No sé cuánto tiempo lleva Víctor Hugo tomando fotografías, pero ésta es una foto que dice mucho y creo que la intención de todo creador es decir algo, poner un objeto en la mano del hombre para que su corazón sienta el vértigo del asombro. El creador aspira a remover el agua estancada del espíritu. No tiene que ser necesariamente a través de algo bonito, bien puede ser algo grotesco pero que aluda a la imperfección del mundo y del hombre.
En el primer plano vemos dos cubos que sostienen, respectivamente, un árbol con jaulas y una jaula donde está atrapado un pájaro sin alas, sin canto, sin vida. El árbol sostiene una serie de jaulas, breves, como breves los sueños de los que permanecen adentro de jaulas. Estas jaulas están vacías, apenas tenían alpiste en sus charolas, por si algún pájaro despistado, con la tentación del grano, entraba a la jaula y sentía, cuando menos por un instante, la levedad del que está preso. Pero ¡no!, ningún pájaro se atrevió porque, en Comitán, al menos, las aves saben que el cielo es la casa más preciada, el sueño inventado. Si no que lo diga este cielo que aparece al fondo, un cielo que semeja una placenta que protege ese pichito sagrado que se llama Comitán. Esta instalación pretendía decir que jamás debemos encerrar los sueños.
El trío que está cerca de las gradas no advierte esos cubos. No advierten que, como si fuese un museo, ahí hay algo que alimenta la imaginación. ¿Para qué esos cubos con esas jaulas? Por lo regular, esta parte del parque sirve para el caminar apresurado; apenas es como un pasillo para llegar a otra parte. Los espacios públicos, casi siempre, sirven para ir de uno a otro lado. Apenas alguien se detiene, como este trío, para el saludo, para saber cómo están los otros en casa. Pero, a veces, por el prodigio del sueño, una mañana amanecen cubos a mitad del corredor. Cubos que sostienen jaulas, jaulas que encierran sueños. Y esa mañana, Víctor Hugo (¡ah, qué nombre tan lleno de historia y de talento!) miró a través de su cámara y volvió eterno el instante. Ahí está lo que ahora ya no está, lo que fue apenas un juego para la imaginación. Si Víctor Hugo no hubiese tenido la sensibilidad que sin duda posee, esta imagen no sería lo que es: un acicate para la reflexión y para la nostalgia.

▸ Entradas del listado
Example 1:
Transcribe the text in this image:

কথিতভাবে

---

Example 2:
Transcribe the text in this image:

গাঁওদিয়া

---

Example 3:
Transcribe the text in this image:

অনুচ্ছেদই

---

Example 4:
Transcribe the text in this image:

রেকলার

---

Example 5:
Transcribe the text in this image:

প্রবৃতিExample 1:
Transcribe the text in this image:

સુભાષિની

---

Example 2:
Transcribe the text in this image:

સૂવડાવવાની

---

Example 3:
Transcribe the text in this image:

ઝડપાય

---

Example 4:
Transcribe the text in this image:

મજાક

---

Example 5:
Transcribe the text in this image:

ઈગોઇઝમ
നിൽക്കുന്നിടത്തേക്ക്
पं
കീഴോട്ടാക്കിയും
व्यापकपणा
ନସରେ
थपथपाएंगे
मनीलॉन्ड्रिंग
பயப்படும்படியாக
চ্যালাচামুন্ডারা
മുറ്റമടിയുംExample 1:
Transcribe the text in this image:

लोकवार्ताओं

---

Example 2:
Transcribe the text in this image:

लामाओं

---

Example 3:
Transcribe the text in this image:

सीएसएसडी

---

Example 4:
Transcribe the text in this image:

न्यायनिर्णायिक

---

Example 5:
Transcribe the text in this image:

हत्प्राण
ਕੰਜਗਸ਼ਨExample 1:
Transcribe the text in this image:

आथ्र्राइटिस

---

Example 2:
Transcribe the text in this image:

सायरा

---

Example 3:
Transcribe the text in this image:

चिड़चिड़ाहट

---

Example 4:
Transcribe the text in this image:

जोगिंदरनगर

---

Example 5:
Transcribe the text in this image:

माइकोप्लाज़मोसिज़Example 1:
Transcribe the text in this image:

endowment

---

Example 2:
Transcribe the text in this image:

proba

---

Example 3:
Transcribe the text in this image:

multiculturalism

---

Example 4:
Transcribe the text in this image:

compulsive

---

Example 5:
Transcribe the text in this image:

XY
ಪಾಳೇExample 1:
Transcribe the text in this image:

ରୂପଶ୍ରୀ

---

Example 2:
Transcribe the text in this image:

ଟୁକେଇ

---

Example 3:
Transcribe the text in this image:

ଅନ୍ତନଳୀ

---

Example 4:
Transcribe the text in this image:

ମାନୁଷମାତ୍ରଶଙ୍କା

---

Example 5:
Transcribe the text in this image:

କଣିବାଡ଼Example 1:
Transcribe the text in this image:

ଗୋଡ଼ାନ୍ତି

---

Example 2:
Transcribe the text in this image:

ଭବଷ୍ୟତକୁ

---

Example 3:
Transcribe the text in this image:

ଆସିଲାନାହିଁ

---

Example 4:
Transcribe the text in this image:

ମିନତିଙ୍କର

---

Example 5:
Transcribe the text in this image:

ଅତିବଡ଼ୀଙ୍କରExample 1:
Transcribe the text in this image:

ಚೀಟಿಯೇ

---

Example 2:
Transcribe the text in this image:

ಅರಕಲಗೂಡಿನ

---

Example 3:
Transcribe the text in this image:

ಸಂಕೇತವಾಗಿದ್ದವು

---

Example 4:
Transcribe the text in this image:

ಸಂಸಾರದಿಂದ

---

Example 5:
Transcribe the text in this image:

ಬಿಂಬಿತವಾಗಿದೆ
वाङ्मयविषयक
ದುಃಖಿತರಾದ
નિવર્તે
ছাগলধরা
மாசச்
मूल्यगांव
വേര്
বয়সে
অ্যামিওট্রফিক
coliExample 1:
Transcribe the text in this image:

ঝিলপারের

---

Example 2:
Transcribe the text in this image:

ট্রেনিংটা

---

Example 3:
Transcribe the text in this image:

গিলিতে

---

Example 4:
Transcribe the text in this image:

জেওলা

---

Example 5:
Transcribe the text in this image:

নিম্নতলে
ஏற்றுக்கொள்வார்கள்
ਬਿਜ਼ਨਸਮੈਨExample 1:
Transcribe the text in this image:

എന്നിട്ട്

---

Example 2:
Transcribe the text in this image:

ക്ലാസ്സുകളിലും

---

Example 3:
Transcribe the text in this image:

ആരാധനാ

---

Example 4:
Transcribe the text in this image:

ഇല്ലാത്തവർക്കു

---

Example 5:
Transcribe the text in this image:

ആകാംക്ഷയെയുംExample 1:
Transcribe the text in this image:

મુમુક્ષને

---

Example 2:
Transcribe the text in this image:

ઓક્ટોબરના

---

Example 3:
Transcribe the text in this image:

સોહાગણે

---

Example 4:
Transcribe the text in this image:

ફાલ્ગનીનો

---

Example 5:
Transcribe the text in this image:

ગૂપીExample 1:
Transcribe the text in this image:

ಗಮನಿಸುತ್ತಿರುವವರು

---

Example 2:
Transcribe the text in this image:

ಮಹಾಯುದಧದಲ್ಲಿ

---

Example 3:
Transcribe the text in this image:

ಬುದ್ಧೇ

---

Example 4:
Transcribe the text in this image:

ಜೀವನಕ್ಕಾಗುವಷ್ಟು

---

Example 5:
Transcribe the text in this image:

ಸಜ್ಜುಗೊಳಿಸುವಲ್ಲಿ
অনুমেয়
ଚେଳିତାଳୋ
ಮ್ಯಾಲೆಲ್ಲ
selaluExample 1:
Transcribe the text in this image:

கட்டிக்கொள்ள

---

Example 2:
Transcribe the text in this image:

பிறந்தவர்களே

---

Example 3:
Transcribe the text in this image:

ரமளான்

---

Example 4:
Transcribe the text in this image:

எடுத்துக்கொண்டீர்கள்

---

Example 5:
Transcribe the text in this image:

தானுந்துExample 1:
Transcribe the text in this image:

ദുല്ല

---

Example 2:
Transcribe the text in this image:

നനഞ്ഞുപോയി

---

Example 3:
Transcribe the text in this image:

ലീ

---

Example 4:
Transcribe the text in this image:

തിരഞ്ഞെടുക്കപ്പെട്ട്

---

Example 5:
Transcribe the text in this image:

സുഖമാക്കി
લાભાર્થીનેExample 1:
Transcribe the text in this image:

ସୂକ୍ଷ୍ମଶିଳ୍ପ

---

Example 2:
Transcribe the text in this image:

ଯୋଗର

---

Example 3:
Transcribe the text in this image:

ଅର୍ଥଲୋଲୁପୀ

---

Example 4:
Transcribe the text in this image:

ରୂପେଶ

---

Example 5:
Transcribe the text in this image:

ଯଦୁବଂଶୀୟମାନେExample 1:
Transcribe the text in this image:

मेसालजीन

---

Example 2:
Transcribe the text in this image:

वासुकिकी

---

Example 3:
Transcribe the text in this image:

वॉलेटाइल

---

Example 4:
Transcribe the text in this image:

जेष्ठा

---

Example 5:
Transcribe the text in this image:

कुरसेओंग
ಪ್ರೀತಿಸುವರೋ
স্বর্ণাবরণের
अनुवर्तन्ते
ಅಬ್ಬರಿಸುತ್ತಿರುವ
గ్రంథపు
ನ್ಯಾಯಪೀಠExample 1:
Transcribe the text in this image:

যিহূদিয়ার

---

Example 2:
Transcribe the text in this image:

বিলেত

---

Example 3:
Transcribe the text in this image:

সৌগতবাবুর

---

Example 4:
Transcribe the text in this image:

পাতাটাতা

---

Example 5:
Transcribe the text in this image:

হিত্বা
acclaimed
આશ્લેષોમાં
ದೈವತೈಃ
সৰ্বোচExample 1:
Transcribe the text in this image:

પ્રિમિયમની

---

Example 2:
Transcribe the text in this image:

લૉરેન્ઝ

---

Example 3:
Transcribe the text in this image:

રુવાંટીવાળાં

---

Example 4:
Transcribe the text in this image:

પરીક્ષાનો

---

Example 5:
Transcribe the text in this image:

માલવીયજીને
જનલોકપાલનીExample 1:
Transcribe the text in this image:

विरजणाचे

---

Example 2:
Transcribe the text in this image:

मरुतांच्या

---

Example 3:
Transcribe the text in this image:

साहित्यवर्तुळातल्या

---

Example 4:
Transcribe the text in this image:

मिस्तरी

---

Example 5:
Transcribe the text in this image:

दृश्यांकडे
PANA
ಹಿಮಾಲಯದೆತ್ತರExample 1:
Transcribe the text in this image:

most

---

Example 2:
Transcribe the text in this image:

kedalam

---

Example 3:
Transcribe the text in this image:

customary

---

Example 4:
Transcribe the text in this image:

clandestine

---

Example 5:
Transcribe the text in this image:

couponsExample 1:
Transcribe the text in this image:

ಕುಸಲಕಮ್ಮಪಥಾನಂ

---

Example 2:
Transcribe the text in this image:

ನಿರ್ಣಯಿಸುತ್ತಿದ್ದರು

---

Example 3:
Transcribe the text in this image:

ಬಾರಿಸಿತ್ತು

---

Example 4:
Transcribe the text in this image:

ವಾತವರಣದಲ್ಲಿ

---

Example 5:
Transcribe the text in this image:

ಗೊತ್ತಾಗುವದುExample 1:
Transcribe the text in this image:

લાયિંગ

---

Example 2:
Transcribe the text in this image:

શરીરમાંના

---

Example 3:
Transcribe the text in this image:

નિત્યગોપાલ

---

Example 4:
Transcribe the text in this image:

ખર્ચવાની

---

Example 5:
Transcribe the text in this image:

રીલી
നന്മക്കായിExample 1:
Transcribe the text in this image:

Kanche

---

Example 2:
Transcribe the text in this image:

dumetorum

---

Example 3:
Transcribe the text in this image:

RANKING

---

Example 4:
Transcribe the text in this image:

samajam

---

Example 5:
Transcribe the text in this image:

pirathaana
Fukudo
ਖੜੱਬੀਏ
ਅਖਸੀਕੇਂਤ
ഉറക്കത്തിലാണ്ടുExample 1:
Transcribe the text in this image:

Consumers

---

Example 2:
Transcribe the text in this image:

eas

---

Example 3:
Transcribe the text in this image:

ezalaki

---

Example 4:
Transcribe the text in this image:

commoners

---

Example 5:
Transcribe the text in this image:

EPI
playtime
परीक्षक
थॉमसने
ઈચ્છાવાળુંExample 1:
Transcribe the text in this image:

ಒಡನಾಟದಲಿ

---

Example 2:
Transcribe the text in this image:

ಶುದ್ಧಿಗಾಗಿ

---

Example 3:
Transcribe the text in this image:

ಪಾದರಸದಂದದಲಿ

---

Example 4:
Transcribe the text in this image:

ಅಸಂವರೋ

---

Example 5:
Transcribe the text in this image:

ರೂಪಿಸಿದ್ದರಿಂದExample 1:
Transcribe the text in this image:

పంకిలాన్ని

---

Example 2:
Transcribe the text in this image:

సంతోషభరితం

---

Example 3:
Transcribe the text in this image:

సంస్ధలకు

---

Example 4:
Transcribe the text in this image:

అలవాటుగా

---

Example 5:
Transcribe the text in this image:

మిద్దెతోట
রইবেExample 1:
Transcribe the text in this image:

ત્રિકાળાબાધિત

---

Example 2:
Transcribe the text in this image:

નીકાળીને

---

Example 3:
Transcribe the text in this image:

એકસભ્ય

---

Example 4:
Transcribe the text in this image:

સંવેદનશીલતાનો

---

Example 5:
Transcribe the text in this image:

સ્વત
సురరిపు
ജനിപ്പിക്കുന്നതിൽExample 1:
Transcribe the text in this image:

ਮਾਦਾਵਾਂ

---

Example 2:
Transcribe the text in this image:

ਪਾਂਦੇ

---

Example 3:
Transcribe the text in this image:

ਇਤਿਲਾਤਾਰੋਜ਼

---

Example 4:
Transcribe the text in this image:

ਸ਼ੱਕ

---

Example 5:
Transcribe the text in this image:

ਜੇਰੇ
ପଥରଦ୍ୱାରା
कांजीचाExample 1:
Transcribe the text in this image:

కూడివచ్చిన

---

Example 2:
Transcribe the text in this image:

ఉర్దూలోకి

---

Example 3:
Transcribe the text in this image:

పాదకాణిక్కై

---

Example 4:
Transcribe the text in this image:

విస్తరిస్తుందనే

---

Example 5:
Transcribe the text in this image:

▸ Instrucciones de trabajo
A. Enumera las cosas de las que carece el pájaro atrapado en la jaula, según el texto sobre la fotografía.
B. Reproduce al pie de la letra el pasaje del texto sobre la fotografía que empieza en "No sé cuánto" y termina en "y del hombre.".
El listado proviene de una fuente distinta.

▸ Conjunto de respuestas
A. Alas, canto y vida.

B.
No sé cuánto tiempo lleva Víctor Hugo tomando fotografías, pero ésta es una foto que dice mucho y creo que la intención de todo creador es decir algo, poner un objeto en la mano del hombre para que su corazón sienta el vértigo del asombro. El creador aspira a remover el agua estancada del espíritu. No tiene que ser necesariamente a través de algo bonito, bien puede ser algo grotesco pero que aluda a la imperfección del mundo y del hombre.